What is being asked: In the listing below, return the lines from the one containing "Вот в принципе в общих чертах советы, ка" through the one containing "Что вам делать, если вы хотите от", both included, copied character for character and nothing else.

- - - -

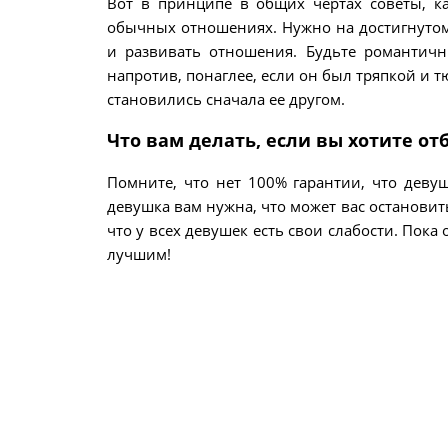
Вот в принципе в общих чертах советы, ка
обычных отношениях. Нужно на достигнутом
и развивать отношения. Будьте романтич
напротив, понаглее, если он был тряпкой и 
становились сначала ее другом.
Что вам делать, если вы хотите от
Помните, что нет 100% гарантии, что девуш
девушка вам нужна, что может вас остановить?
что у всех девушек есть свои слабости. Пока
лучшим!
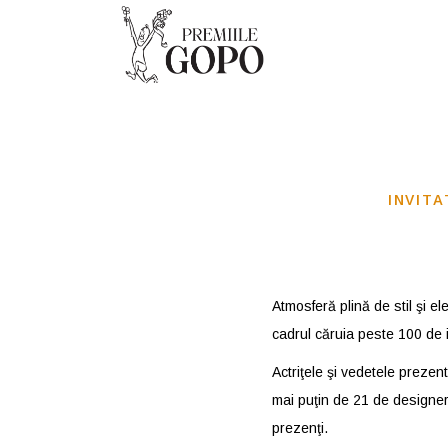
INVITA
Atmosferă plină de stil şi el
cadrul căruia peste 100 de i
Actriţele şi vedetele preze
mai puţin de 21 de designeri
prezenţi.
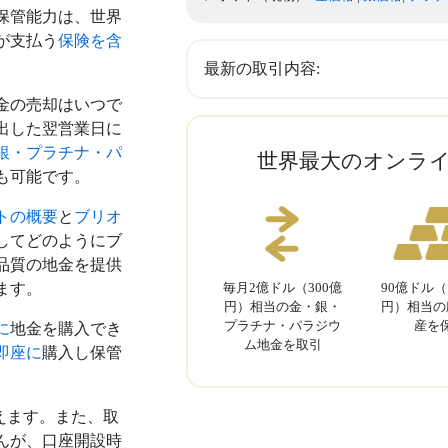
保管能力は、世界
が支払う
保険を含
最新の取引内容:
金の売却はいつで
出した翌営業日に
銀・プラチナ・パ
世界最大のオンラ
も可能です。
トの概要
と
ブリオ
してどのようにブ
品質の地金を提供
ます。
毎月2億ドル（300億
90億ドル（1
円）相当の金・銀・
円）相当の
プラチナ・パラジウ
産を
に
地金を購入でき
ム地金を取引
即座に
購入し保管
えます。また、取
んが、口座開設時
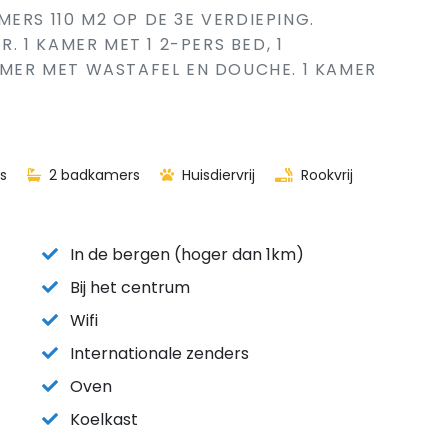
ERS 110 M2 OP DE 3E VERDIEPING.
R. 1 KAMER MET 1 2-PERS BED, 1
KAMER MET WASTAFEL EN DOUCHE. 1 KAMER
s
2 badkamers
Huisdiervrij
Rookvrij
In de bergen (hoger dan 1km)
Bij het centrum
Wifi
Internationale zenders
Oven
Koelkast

- - - -

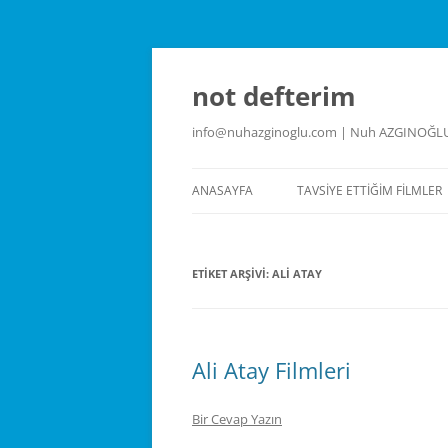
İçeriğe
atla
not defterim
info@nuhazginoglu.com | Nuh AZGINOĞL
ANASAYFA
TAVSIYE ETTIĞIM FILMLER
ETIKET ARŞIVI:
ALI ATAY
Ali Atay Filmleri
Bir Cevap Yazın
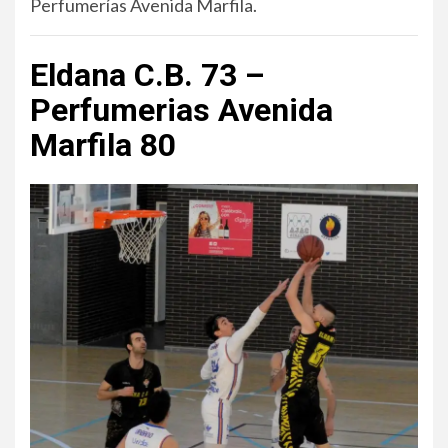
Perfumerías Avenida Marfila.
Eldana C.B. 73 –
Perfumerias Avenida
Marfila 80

- - - -

Your solution:
Вот в принципе в общих чертах советы, ка
обычных отношениях. Нужно на достигнутом
и развивать отношения. Будьте романтич
напротив, понаглее, если он был тряпкой и 
становились сначала ее другом.
Что вам делать, если вы хотите от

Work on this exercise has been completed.